Hong Kong people on average are not saving enough for retirement. A survey in January by AIA found that most of the city’s residents would have to work until 70 to keep up with their expenses.

The government’s Mandatory Provident Fund requires employers and employees to each contribute 5 per cent of the individual’s salary at a combined contribution cap at HK$3,000 (US$382.55) a month.

The MPF ranks among the least adequate in the world in terms of seeing to the future needs of pensioners, only ahead of only India and Mexico among 34 markets in a study by Melbourne Mercer Global Pension Index this past October.

What’s the tax incentive?

To encourage more retirement savings, the government will give up to HK$60,000 annually in tax deductions to individuals who buy a deferred annuity products or contribute beyond their MPF mandatory level. A couple’s limit is up HK$120,000, and they can divide their contributions on their tax forms as best suits their circumstances as long as neither declares above HK$60,000.

For the MPF, the worker must set up a new tax deductible MPF voluntary contribution account to get the deduction.

“The public will need to make contribution to these new accounts to enjoy the tax break,” said a spokeswoman of the Mandatory Provident Fund Authority.

For deferred annuity premiums, “a taxpayer is allowed to claim tax deductions covering the couple as a joint annuitant,” according to a spokesman of BOC Life.

Based on the prevailing highest income tax rate of 17 per cent, the maximum actual tax savings for a single person buying a deferred annuity scheme will be HK$10,200 per year, and will double to HK$20,400 if a spouse is included.

Who qualifies?

A lot of folks. Workers, retired workers, homemakers, or the unemployed can have a personal MPF account to contribute to the tax-free MPF contribution. Civil servants cannot join but they can buy the tax-free annuity products.

Any hitches?

The voluntary MPF contributions can be withdrawn anytime. That’s not true with the extra MPF. You cannot take out money until you are 65 years old, or you retire early at 60, have a terminal illness or leave Hong Kong forever, such as an ex pat returning home.

Hot tip: Hong Kong’s highest tax rate is 17 per cent. Married taxpayers with both spouses working should think about what makes most sense in terms of declaring qualifying private health plans for applicable tax deductions and allowances. Hong Kong tax law permits married couples, subject to certain conditions, to decide whether to combine their tax deductions and allowances.

“Generally, most of the taxpayers may simply let the highest income earner within a family claim the allowances and aforesaid new tax breaks in order to achieve the highest tax savings,” said Janssen Chan, divisional deputy president of CPA Australia, Greater China. “This is because the highest income earner is normally subject to a higher marginal tax rate.”

This works when the pay gap between a couple is big. If earnings are similar, they should be sharing their tax breaks and allowances, he said. This is because under the progressive tax rate, everyone has certain allowances, and a better allocation for each in the marriage would provide the best benefits.

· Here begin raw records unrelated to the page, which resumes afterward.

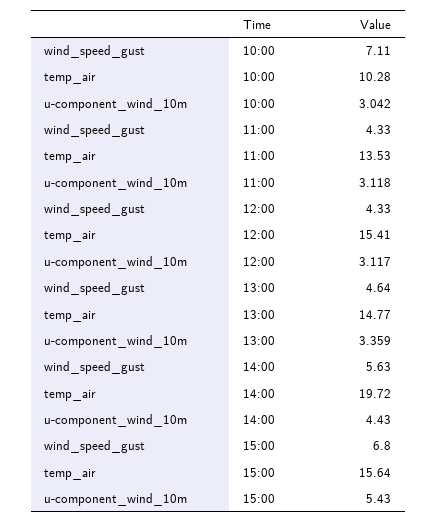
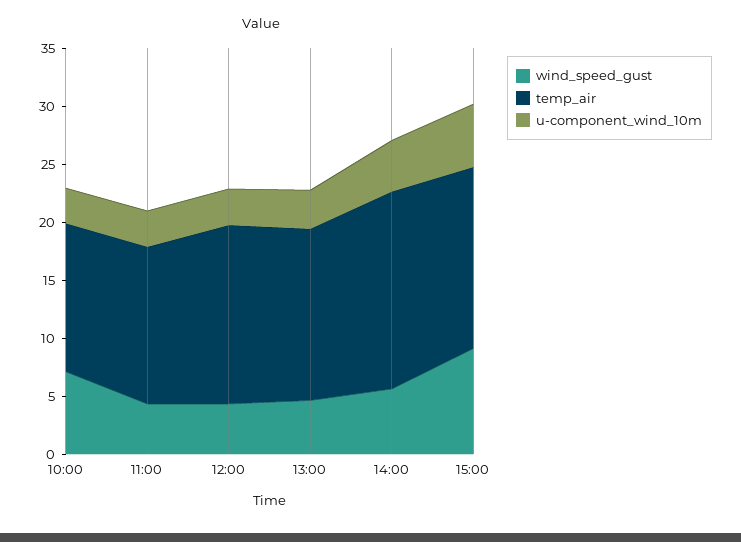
  {
    "wind_speed_gust": {
      "10:00": 7.11,
      "11:00": 4.33,
      "12:00": 4.33,
      "13:00": 4.64,
      "14:00": 5.63,
-     "15:00": 6.8
+     "15:00": 9
    },
    "temp_air": {
-     "10:00": 10.28,
+     "10:00": 13,
      "11:00": 13.53,
      "12:00": 15.41,
      "13:00": 14.77,
-     "14:00": 19.72,
+     "14:00": 17,
      "15:00": 15.64
    },
    "u-component_wind_10m": {
      "10:00": 3.042,
      "11:00": 3.118,
      "12:00": 3.117,
      "13:00": 3.359,
      "14:00": 4.43,
      "15:00": 5.43
    }
  }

Example: A husband makes HK$600,000 annually and his wife earns $400,000. They each do a voluntary top-up of HK$60,000 to their MPF retirement plans. They buy four qualifying private health care plans for themselves and two family members, for which a total HK$32,000 tax break results.

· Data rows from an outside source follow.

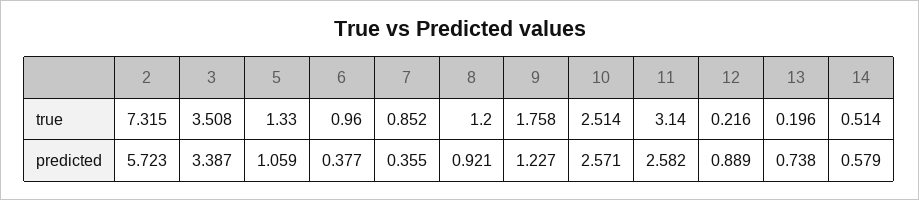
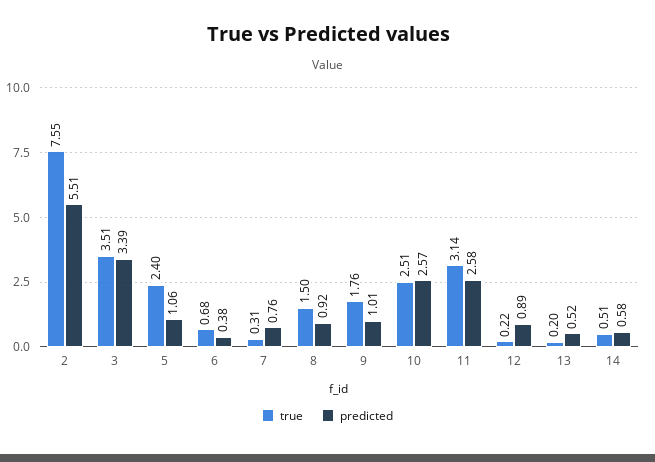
  {
    "true": {
-     "2": 7.315,
+     "2": 7.55,
      "3": 3.508,
-     "5": 1.33,
+     "5": 2.4,
-     "6": 0.96,
+     "6": 0.68,
-     "7": 0.852,
+     "7": 0.31,
-     "8": 1.2,
+     "8": 1.5,
      "9": 1.758,
      "10": 2.514,
      "11": 3.14,
      "12": 0.216,
      "13": 0.196,
      "14": 0.514
    },
    "predicted": {
-     "2": 5.723,
+     "2": 5.51,
      "3": 3.387,
      "5": 1.059,
      "6": 0.377,
-     "7": 0.355,
+     "7": 0.76,
      "8": 0.921,
-     "9": 1.227,
+     "9": 1.01,
      "10": 2.571,
      "11": 2.582,
      "12": 0.889,
-     "13": 0.738,
+     "13": 0.52,
      "14": 0.579
    }
  }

If the higher income earner – the husband in this scenario – claimed all of the VHIS deduction of HK$32,000, his tax bill would be HK$720. The wife’s would be HK$17,360. The combined tax bill is HK$18,080. The combined two new deduction programmes would cut their tax bill down by HK$13,900.

But that is not the best outcome.

The couple should share the allowances to make sure that their overall income can be effectively subject to the lowest marginal tax rate, Chan said. If the wife claims the HK$32,000 VHIS tax break and shares half of the parent dependent allowance at HK$50,000, her tax bill would be HK$6,600. His one would be HK$5,800. The combined tax bill is HK$12,400. That is down HK$19,580 from the HK$31,980 they would have owed without entering the two programmes.

Bottom line: By taking the second path, the couple saves more.